For years, a niche of Apple-specific cloud providers, most notably MacStadium, have emerged to help serve the market for development use cases, and rather than chopping up single machines into small chunks, as providers like DigitalOcean do, users end up renting machines for days or weeks at a time—leading to unusual situations like the company buying thousands of 2013 Mac Pros for customers six years after its release.
(MacStadium offers a cloud-based competitor to Docker-OSX, Orka.)
Apple does not sell traditional server hardware that could be better partitioned out in a server room, instead recommending Mac Minis, and with the release of Big Sur, it put in a series of guidelines in its end user license agreement that allowed for virtualization in the way that MacStadium was doing things—but not in the more traditional rent-by-the-hour form. (Competitors, such as Amazon Web Services, have also started selling virtualized Macs under this model.)
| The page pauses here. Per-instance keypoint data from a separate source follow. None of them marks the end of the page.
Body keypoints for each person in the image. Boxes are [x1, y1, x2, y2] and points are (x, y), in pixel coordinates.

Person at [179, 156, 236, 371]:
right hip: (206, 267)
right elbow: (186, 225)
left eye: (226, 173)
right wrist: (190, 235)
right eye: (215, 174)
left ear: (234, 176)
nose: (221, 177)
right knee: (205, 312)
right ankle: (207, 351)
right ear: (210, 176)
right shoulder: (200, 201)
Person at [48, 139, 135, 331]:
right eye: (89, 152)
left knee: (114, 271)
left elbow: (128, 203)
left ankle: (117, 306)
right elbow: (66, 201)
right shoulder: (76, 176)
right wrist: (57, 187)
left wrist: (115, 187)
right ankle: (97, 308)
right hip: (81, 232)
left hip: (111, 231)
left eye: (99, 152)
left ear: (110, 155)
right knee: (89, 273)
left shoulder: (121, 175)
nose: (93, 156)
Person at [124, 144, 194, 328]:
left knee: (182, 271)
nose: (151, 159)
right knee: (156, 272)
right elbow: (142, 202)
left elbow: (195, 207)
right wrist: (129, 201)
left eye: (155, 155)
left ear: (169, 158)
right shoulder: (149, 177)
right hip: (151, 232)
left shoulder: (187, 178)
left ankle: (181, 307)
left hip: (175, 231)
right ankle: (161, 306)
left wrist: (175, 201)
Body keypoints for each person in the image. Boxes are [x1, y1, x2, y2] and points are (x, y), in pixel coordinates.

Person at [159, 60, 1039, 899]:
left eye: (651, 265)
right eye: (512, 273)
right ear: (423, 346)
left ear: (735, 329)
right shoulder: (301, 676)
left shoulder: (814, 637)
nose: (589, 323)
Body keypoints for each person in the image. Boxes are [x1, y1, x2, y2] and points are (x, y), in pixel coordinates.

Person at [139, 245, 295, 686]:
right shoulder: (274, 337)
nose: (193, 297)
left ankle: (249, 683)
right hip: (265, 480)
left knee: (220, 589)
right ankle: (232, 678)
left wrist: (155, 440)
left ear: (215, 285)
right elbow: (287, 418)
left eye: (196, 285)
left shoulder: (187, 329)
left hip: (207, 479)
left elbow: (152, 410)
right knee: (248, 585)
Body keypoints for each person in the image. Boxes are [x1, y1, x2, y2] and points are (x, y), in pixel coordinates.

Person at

Licensing agreements aside, given the disparity between Apple’s devices and how the rest of the cloud industry doles out infrastructure, perhaps it was inevitable someone was going to make something like Docker-OSX. And again, the tool turns things that used to be a headache, like generating unique serial codes for virtual Macs, into something painless.
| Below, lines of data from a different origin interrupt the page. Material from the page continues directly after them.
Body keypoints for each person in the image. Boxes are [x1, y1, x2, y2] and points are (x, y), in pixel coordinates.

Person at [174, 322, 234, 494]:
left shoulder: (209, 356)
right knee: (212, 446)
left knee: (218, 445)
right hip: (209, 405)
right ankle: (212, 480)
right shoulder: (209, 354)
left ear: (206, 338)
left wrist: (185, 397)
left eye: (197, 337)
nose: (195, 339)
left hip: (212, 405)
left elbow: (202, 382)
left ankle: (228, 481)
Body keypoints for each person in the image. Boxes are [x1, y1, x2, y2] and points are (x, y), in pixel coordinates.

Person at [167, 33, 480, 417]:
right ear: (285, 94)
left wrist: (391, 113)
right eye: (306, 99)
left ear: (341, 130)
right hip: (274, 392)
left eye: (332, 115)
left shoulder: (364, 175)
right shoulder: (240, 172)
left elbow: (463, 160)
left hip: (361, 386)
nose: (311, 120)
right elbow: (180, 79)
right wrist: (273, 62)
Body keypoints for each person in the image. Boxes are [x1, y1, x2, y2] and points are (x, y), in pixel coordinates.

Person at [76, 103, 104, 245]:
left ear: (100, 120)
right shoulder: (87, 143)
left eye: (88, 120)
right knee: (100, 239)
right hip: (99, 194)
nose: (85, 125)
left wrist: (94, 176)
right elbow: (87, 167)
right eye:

“If you run a [command-line] tag that says, generate unique, and then set it to true, it will just make your new Mac with a new serial number that you can use to log straight into iMessage,” Sick Codes explained. “If you keep doing that, keep logging in, you’ll have like 45 Macs in your account, and they’ll all be valid Macs.”
In recent years, companies like Corellium, which sells access to virtualized smartphones to developers and security researchers, have effectively built their services without worrying about EULA limitations and faced lawsuits from Apple over it. Sick Codes, generally working in the open-source community and helping to uncover technical issues, is very much in this spirit.
It’s possible that something might happen to stop the spread of fake iMac Pro serial codes in virtual machines all over the internet—as I started reporting this, MacRumors revealed that, according to an internal support document, Apple is about to redo its approach to serial numbers to make the numbers more random and harder to mimic. (Repair advocates are not happy about this.) But there’s only so much Apple could do about the machines currently on the market, given that there are so many millions of them.
But for people who want to install MacOS on a cheap box somewhere and don’t care about things like Apple Silicon, it’s now as easy as installing Linux, installing Docker, and typing in a couple of commands. Sick Codes noted that, beyond the scalability and security advantages, this opens up opportunities for users who can’t afford the “Apple tax.”
“Feels pretty wholesome knowing anyone can participate in Apple’s bug bounty program now, or publish iOS and Mac apps,” Sick Codes said. “App development shouldn’t be only for people who can afford it.”